By now everyone knows that Liam Tomlin is a food genius. If not, they should just have a meal here. From start to finish – from the sourdough bread to the bread-and-butter pudding – it’s beautiful, innovative, delicious food. Best of all, you don’t really have to make any decisions: on offer is a set menu of tapas-for-two, comprising eight dishes.
The menu changes regularly, but the result is always a fusion of cuisines, using some of the best local ingredients. On the day of our visit, the menu included Japanese, French, Mediterranean and South African influences. Highlights were the miso-charred salmon with soba noodles and mentsuyu dressing, the deep-fried squid with fragrant Cape Malay pickle and a curry emulsion, as well as the fresh tomato gastrique with homemade ricotta, semi-dried tomatoes and olives. And did we mention the risotto? There’s always a risotto on the menu, and it’s always exceptional. This day’s celeriac version with truffle cream was dreamy.
Dessert is not included in the set menu, but it is a worthwhile addition. The lemon posset is quite legendary – subtly sweet and light, it makes for a beautiful end to a beautiful meal. If you fancy something chocolatey, the selection of bon bons will hit the spot.

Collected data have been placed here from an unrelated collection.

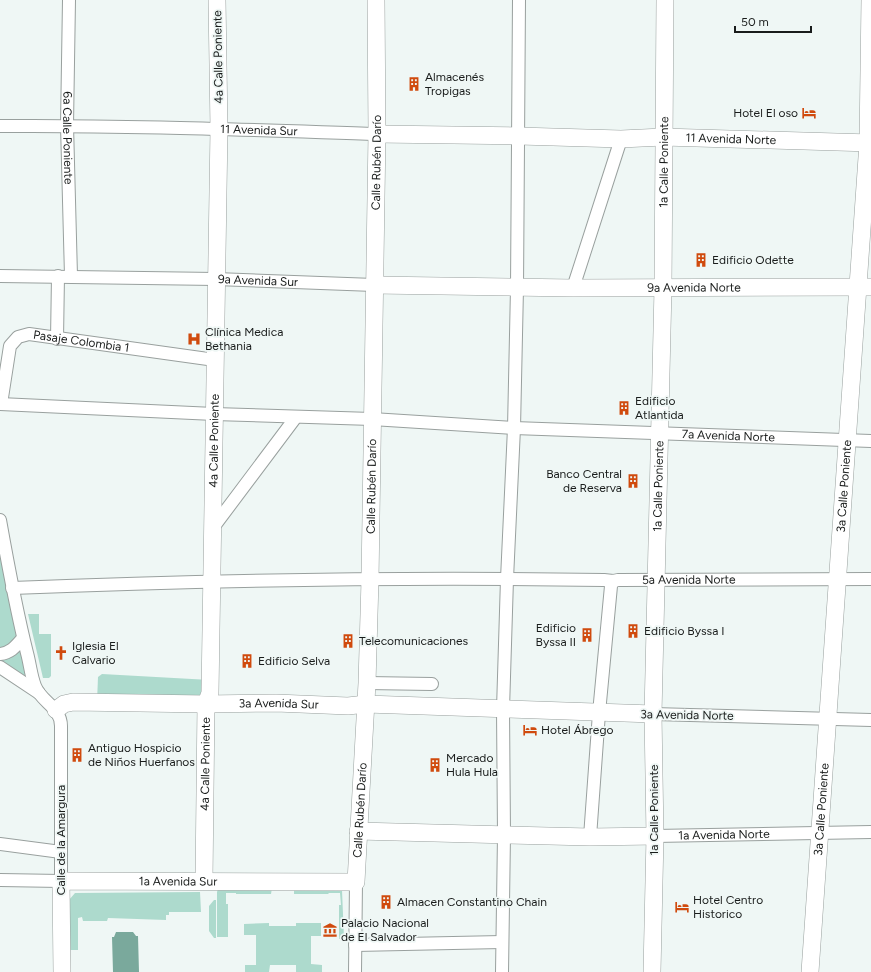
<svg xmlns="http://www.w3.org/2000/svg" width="871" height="972" font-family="Figtree,sans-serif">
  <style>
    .green { fill: #addacd }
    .water { fill: #7aa99c }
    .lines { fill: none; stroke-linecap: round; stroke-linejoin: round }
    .street-casing { stroke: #99a09e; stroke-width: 14 }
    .secondary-casing { stroke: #99a09e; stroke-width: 18 }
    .street { stroke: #fff; stroke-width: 12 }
    .secondary { stroke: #fff; stroke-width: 17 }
    .labels { text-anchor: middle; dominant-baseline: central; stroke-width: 3.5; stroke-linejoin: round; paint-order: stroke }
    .street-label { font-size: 12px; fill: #191c1b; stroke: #eff7f5 }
    .poi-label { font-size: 12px; fill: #191c1b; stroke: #eff7f5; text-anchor: start }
  </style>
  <rect width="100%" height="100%" fill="#eff7f5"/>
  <g class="green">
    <path d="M0 547 16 635C14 644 8 646 0 649Z"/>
    <path d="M28 614H39V634H51V676L49 678H43Z"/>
    <path d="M21 650 26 675 25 677 0 662V658Z"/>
    <path d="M102 674 210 680 206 704 97 702 98 677Z"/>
    <path d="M272 888 271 894H236V893H226V904H228V937H217V892L218 889Z"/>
    <path d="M294 888 342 890 344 939H339V905H341L340 893H329L328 894H294Z"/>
    <path d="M200 892 201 912H169V915H166V920L108 918 107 921H83L82 917 78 918V950H69V900L75 893Z"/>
    <path d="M214 900H216V938H214L209 931V906Z"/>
    <path d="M269 923V926H296V923H321V936H311V964L322 965V972H296V965H270L269 972H245V965H256V935H244V924Z"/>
  </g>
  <path class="water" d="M116 932H133L136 936H138L139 972H113L112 937H114Z"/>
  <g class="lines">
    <defs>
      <g id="street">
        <path id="s1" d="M69 0 67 125 71 276"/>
        <path id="s2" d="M0 126C126 125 251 130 377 134"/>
        <path id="s3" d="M0 276 216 279 374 285"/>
        <path d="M573 288 621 139"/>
        <path d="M57 339 58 276"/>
        <path id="s4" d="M0 404 214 414 372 419 514 428 871 441"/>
        <path id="s5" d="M1 404 10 346 18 337 29 334 215 360"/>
        <path d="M0 520C8 565 16 609 27 653 30 664 31 676 35 686 41 702 61 707 61 726V881L0 880"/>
        <path d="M212 529 296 417"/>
        <path id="s6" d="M12 588C210 580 407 577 604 580L613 581 618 580 871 579"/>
        <path d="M0 654C11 653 16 646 23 638"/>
        <path d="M0 667 39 693"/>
        <path d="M367 683 432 684"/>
        <path d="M653 714 871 720"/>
        <path id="s7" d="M655 836 871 832"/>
        <path d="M590 837 599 713 611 586 613 581"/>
        <path d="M0 844 61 852"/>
        <path d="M355 945 502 942"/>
        <path d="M355 972 356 882"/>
        <path d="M502 972 504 835 503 709 507 579 514 428 517 288 519 0"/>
      </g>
      <g id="secondary">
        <path id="s8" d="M377 134 519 136 621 139 663 137 871 143"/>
        <path id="s9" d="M374 285 573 288 871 287"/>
        <path id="s10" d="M56 710 64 704 73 702 206 704 276 703 348 706 366 704 653 714"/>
        <path d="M358 831 590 837 655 836"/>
        <path id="s11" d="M204 881 206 704 210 693 219 129 217 0"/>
        <path id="s12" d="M62 972 61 881 356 882 367 683 370 580 377 134 376 0"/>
        <path id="s13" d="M652 972 655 836 653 714 663 288 665 0"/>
        <path id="s14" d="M810 972 868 143 870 0"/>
      </g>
    </defs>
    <use href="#street" class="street-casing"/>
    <use href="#secondary" class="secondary-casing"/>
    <use href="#street" class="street"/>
    <use href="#secondary" class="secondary"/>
  </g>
  <defs>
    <symbol id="building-bare" viewBox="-9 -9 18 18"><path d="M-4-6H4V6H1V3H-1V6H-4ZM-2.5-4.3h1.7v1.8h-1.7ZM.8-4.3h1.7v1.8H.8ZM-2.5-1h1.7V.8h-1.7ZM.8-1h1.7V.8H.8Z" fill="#d04a0d" stroke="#eff7f5" stroke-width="2.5" paint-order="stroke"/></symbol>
    <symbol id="hotel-bare" viewBox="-9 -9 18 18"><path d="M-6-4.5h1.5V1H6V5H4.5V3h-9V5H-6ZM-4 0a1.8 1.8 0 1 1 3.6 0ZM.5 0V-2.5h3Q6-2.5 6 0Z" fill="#d04a0d" stroke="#eff7f5" stroke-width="2.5" paint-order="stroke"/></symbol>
    <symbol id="hospital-bare" viewBox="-9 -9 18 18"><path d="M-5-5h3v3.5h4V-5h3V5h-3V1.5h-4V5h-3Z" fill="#d04a0d" stroke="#eff7f5" stroke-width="2.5" paint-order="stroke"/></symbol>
    <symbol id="church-bare" viewBox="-9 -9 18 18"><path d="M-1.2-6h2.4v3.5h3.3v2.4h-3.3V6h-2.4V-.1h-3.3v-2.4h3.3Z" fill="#d04a0d" stroke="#eff7f5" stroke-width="2.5" paint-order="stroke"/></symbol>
    <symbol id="museum-bare" viewBox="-9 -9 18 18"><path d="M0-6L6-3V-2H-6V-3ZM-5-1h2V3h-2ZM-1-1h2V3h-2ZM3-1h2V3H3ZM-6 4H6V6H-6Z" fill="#d04a0d" stroke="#eff7f5" stroke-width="2.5" paint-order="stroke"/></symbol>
  </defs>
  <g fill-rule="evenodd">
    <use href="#building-bare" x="404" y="74" width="20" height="20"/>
    <use href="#hotel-bare" x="799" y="103" width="20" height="20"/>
    <use href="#building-bare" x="691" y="250" width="20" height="20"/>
    <use href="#hospital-bare" x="184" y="329" width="20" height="20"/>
    <use href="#building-bare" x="614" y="398" width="20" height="20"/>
    <use href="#building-bare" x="623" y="471" width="20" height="20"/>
    <use href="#building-bare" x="623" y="621" width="20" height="20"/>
    <use href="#building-bare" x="577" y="625" width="20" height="20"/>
    <use href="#building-bare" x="338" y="631" width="20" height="20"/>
    <use href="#church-bare" x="51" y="643" width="20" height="20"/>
    <use href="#building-bare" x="237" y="651" width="20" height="20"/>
    <use href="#hotel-bare" x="520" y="720" width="20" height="20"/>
    <use href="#building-bare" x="67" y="745" width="20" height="20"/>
    <use href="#building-bare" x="425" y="755" width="20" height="20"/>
    <use href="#building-bare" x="376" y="892" width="20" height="20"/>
    <use href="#hotel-bare" x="672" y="897" width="20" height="20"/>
    <use href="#museum-bare" x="320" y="920" width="20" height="20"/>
  </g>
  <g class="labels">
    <g class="street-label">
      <text transform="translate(218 57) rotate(-91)">4a Calle Poniente</text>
      <text stroke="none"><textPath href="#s2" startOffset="259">11 Avenida Sur</textPath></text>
      <text stroke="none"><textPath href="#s1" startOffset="138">6a Calle Poniente</textPath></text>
      <text stroke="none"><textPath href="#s8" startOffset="354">11 Avenida Norte</textPath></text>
      <text stroke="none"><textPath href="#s12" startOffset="1106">Calle Rubén Darío</textPath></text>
      <text stroke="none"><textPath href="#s13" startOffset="810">1a Calle Poniente</textPath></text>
      <text stroke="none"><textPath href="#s3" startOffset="258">9a Avenida Sur</textPath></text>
      <text stroke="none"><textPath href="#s9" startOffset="320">9a Avenida Norte</textPath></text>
      <text stroke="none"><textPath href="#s5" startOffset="135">Pasaje Colombia 1</textPath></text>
      <text stroke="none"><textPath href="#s4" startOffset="729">7a Avenida Norte</textPath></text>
      <text stroke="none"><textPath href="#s11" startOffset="441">4a Calle Poniente</textPath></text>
      <text stroke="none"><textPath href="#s12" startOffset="782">Calle Rubén Darío</textPath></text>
      <text stroke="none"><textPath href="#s13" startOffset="486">1a Calle Poniente</textPath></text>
      <text stroke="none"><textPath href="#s14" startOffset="487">3a Calle Poniente</textPath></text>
      <text stroke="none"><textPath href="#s6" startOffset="677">5a Avenida Norte</textPath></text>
      <text stroke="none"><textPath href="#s10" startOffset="225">3a Avenida Sur</textPath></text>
      <text transform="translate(687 715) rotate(1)">3a Avenida Norte</text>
      <text stroke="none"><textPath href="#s11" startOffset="117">4a Calle Poniente</textPath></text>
      <text stroke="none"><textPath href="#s14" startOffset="163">3a Calle Poniente</textPath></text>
      <text stroke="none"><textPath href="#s12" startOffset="458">Calle Rubén Darío</textPath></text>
      <text transform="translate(654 810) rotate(-90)">1a Calle Poniente</text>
      <text stroke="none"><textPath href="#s7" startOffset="69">1a Avenida Norte</textPath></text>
      <text transform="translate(61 840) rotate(-90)">Calle de la Amargura</text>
      <text stroke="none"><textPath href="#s12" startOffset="208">1a Avenida Sur</textPath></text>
    </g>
    <g class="poi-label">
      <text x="425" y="77">Almacenés<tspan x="425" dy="14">Tropigas</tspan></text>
      <text x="798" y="113" text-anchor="end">Hotel El oso</text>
      <text x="712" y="260">Edificio Odette</text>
      <text x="205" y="332">Clínica Medica<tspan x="205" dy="14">Bethania</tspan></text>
      <text x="635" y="401">Edificio<tspan x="635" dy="14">Atlantida</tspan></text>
      <text x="622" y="474" text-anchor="end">Banco Central<tspan x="622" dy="14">de Reserva</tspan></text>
      <text x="576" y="628" text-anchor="end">Edificio<tspan x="576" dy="14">Byssa II</tspan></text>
      <text x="644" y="631">Edificio Byssa I</text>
      <text x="359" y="641">Telecomunicaciones</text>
      <text x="72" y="646">Iglesia El<tspan x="72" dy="14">Calvario</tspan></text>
      <text x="258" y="661">Edificio Selva</text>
      <text x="541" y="730">Hotel Ábrego</text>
      <text x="88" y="748">Antiguo Hospicio<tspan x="88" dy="14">de Niños Huerfanos</tspan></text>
      <text x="446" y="758">Mercado<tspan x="446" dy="14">Hula Hula</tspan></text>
      <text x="693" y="900">Hotel Centro<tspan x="693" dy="14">Historico</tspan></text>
      <text x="397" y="902">Almacen Constantino Chain</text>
      <text x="341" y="923">Palacio Nacional<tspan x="341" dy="14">de El Salvador</tspan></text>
    </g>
  </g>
  <path d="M735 26v6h76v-6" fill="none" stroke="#191c1b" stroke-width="2"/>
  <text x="741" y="26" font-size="12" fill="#191c1b" stroke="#eff7f5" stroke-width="3" paint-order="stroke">50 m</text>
</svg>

A small but exciting offering of carefully chosen wines, spirits, craft beers and ciders. They’re really proud of the selection, so no BYO allowed. The coffee is excellent too.
On point. Everyone is knowledgeable and attentive without being annoying. They’re also really good at knowing when to leave you to get on with your meeting. They don’t take bookings, so make sure you’re not in too much of a hurry. You can have a drink at No Reservations, the downstairs bar, or browse in the shop while you wait.
The canteen-style seating isn’t everyone’s vibe, but it works really well with the offering. If you’re in the mood for a leisurely meal, get a table outside and watch the traffic and talent of Cape Town rush past.
Business lunches or a date night.
Eat Out critics dine unannounced and pay for their meals in full. Read our full editorial policy here.
It’s simply not fair that anyone is blessed with the culinary imagination that Liam Tomlin possesses. Though the format remains the same, the same dish is rarely repeated here. Three fish-based tapas are followed by a break before two more dishes, one always a perfectly imagined and created risotto – on this night it’s a tomato risotto topped with semi-dried tomatoes. Another break is followed by the last three tapas, which will feature a red meat of some kind.
The seeming simplicity of the dishes – beef brisket with polenta, for example – belies the fertility of the conception and the highly skilled execution in the tiny kitchen by a young and enthusiastic brigade. The Cape Malay dressing that accompanies the kingklip and the pickled saffron onions means no other pickled fish will do in the future. The yellowtail sashimi is uplifted to sublime heights by the smooth avocado mayonnaise and the spicy flavours of the Vietnamese dressing. The fresh hake in a yummy coconut broth serves as a reminder of how well fish can be executed in the hands of a skilled chef.
If you have room, both the lemon posset and the crème brûlée are not overly sweet and offer an ending to a fabulous meal.
The wine list is excellent. You’ll find a good blend of familiar names and boutique producers at a fair mark up. There’s also a very acceptable set of wines that one can order by the glass, like Vinum chenin blanc, Ondine grenache and Natte Valleij cinsault. There’s also an exciting range of craft beers and imported teas. If you’re lost, ask a waiter. They offer very sound suggestions for what drink goes best with which food.
Like just about everything else to do with the Canteen, it’s great. The friendly and informed staff winds their way through the cluttered environment with aplomb, dispensing advice and food platters.
Cosmopolitan and full of hustle-bustle. The informal and communal seating arrangement puts you in very close proximity with your neighbour, leading to interesting conversations with the eclectic mix of nationalities that make their way to this bit of foodie paradise.
There are two great ways to while away the time waiting for a table – in the cosy downstairs bar, or browsing in the adjacent shop, where you’ll find an array of kitchen implements and cookbooks second to none.